[Saved entries]
=== Begin Enclosure ===

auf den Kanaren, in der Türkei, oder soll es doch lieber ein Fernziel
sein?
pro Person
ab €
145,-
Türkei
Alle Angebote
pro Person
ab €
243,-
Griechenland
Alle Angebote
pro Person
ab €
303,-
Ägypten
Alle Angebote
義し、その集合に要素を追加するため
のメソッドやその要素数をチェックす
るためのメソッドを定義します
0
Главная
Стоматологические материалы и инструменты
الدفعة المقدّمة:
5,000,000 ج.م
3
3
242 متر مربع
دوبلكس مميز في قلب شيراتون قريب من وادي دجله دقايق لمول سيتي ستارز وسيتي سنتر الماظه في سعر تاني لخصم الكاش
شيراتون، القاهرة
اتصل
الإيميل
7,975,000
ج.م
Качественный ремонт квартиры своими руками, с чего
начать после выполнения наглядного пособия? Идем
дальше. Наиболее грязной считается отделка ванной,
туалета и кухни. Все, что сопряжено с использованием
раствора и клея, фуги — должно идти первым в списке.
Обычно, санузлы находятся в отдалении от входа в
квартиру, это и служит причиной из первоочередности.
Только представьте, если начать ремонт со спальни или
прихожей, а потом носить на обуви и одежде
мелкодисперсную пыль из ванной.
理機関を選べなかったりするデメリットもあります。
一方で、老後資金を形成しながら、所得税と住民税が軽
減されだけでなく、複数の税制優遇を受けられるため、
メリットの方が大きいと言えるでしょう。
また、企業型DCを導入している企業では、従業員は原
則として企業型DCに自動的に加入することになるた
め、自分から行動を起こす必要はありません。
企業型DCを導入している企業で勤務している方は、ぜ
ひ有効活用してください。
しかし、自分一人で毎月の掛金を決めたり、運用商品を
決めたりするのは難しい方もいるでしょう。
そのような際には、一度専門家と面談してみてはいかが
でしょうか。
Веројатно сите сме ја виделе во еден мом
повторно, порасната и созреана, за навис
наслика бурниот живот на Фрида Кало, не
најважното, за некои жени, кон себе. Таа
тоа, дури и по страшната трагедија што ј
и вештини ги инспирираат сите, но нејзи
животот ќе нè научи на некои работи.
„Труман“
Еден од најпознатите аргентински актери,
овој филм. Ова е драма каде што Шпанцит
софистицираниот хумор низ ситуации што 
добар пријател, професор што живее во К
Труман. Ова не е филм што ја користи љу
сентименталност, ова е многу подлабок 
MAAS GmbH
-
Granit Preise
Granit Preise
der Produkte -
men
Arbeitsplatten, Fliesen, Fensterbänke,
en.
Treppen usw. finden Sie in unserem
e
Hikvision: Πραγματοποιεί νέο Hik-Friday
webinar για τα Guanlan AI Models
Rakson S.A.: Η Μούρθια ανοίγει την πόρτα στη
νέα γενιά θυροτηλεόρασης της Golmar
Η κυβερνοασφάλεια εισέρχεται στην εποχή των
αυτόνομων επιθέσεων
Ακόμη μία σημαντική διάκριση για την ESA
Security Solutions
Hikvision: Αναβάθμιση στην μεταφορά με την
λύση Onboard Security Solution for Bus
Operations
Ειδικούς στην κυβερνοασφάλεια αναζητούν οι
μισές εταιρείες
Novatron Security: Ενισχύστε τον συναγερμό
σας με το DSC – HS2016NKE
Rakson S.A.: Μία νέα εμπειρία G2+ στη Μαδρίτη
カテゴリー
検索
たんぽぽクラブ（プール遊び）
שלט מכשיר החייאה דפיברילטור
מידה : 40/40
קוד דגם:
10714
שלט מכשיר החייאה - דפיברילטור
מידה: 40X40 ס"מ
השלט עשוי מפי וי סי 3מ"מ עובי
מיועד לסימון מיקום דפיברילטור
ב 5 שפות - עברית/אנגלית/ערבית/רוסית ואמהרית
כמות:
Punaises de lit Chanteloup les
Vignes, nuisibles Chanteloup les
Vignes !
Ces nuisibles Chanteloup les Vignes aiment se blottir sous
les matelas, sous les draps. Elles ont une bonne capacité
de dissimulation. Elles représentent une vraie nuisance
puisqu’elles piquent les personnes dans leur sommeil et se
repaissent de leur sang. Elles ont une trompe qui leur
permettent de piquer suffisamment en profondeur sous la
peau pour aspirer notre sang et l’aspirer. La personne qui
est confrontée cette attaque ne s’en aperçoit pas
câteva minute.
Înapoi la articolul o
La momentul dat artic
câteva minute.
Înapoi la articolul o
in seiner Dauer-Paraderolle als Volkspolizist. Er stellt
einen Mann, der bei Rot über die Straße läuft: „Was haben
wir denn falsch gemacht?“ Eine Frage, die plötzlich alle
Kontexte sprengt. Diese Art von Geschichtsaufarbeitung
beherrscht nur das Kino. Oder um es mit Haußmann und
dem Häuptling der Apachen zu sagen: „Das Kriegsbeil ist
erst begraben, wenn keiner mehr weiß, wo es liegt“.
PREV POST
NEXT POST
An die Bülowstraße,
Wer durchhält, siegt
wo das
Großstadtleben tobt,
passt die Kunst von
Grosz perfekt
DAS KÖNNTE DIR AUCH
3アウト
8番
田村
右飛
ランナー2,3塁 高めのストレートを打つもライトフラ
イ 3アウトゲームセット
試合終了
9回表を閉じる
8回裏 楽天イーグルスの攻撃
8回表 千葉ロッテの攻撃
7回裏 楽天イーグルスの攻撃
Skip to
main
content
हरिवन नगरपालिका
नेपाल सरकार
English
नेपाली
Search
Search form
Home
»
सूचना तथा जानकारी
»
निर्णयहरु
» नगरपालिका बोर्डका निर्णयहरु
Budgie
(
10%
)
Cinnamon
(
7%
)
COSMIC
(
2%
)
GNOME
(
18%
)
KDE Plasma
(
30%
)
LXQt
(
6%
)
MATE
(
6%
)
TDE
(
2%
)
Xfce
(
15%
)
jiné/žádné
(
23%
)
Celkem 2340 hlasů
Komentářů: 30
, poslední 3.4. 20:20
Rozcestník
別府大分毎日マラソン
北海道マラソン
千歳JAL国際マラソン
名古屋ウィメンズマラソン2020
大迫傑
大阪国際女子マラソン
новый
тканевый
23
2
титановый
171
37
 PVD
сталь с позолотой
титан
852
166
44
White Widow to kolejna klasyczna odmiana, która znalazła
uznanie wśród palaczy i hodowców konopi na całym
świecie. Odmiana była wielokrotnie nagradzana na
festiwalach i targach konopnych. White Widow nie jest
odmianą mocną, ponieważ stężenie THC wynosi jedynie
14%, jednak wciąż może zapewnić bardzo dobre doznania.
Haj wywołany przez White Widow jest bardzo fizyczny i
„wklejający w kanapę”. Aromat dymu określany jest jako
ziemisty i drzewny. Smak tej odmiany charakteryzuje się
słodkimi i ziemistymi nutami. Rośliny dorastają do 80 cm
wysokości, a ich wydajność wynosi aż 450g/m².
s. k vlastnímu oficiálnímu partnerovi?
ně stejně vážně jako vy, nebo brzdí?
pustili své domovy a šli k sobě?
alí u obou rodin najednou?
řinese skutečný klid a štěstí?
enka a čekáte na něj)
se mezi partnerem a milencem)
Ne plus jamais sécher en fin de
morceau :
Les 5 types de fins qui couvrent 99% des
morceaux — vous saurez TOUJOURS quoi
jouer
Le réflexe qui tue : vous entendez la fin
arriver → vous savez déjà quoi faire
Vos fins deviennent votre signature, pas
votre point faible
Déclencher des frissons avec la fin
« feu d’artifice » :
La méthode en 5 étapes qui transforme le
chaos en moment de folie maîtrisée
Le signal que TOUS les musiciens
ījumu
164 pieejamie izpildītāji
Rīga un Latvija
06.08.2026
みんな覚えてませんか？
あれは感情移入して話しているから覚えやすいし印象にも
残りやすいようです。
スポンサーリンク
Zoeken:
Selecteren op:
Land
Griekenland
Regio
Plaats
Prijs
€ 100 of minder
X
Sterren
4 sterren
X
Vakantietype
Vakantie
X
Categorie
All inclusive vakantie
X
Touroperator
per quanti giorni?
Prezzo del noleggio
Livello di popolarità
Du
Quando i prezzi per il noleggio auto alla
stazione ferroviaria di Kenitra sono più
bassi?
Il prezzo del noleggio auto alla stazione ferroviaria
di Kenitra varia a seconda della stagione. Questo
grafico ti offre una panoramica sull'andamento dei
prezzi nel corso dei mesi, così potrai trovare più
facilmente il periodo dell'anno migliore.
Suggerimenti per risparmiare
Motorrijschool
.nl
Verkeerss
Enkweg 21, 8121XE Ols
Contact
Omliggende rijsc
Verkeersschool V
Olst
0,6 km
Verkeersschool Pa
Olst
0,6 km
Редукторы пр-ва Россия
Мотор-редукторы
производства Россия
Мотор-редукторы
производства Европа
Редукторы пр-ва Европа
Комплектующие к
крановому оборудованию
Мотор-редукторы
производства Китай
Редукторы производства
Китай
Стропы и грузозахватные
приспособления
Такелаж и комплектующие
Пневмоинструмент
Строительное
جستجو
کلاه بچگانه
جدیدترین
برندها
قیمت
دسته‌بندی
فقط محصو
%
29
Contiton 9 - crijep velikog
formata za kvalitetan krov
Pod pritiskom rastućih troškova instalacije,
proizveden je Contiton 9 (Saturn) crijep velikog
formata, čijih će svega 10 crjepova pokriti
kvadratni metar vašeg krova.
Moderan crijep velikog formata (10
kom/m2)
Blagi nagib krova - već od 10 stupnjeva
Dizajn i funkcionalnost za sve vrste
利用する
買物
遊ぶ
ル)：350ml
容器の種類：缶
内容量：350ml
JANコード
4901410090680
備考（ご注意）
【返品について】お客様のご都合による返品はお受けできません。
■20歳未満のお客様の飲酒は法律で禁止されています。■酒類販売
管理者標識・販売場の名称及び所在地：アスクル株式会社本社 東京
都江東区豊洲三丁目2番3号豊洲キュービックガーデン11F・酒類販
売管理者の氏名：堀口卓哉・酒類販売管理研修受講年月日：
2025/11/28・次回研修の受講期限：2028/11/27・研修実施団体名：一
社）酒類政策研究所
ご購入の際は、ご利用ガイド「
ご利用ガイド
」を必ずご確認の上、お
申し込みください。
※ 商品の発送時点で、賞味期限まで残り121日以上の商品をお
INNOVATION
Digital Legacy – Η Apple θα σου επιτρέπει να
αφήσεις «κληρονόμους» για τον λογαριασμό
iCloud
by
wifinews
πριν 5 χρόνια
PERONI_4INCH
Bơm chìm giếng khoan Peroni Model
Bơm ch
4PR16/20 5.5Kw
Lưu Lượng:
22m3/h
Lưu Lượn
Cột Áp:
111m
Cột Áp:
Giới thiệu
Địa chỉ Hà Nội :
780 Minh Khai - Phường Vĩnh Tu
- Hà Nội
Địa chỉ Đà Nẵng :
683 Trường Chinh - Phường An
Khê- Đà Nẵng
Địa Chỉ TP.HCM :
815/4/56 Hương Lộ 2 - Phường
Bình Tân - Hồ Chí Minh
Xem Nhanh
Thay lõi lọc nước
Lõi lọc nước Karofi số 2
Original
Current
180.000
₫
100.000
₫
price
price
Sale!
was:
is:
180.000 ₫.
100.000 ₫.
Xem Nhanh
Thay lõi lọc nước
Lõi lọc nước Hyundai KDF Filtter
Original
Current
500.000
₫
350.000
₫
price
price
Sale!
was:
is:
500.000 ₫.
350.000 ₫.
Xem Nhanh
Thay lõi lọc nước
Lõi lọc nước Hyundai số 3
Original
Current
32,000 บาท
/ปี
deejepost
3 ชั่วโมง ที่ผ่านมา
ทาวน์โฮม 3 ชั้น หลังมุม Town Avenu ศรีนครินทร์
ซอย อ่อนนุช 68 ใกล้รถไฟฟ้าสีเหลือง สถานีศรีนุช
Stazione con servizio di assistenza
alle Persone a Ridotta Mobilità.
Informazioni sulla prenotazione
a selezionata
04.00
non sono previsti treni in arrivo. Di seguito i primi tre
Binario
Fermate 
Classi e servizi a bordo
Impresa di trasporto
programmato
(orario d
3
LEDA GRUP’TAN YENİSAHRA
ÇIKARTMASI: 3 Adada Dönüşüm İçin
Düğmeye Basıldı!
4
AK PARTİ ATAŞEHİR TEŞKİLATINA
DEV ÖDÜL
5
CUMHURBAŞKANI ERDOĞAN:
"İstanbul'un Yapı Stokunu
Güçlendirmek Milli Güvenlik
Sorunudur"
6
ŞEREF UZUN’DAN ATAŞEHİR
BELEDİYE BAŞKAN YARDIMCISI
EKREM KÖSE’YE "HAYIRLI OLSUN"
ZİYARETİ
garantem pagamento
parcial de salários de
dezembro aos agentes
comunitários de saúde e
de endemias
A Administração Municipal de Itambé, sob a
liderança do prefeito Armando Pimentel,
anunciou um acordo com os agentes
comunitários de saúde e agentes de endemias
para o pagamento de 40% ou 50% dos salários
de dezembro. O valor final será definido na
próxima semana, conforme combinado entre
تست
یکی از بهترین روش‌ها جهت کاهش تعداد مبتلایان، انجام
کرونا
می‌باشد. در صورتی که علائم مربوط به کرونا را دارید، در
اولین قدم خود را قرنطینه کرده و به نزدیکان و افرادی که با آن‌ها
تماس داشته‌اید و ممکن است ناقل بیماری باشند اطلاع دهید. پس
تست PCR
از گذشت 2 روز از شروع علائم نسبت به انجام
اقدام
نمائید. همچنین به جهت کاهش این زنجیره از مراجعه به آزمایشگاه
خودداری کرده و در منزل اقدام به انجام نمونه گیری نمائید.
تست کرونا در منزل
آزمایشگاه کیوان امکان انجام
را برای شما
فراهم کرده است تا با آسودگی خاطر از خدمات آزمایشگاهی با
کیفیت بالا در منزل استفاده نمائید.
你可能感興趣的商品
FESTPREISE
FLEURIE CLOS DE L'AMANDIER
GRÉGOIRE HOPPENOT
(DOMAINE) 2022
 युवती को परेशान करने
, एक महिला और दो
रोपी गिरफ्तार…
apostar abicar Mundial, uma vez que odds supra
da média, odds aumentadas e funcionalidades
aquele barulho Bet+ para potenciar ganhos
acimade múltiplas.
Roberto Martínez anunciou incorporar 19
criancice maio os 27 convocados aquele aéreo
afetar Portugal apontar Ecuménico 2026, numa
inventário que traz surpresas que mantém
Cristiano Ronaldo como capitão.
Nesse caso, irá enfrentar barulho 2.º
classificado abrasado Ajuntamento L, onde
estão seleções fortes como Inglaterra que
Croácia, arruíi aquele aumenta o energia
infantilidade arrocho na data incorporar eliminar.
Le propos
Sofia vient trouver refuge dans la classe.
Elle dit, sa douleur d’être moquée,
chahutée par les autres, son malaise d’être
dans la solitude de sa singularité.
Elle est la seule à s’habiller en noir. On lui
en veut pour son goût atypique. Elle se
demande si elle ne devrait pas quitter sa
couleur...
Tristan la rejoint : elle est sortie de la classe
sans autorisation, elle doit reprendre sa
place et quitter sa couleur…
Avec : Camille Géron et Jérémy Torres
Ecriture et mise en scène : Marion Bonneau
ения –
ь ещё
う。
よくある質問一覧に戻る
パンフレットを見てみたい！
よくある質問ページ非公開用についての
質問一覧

=== End Enclosure ===

» **Instructions to follow**
Return only the number of lines in the data that hold the string "اقدام".

» **Exercise response**
2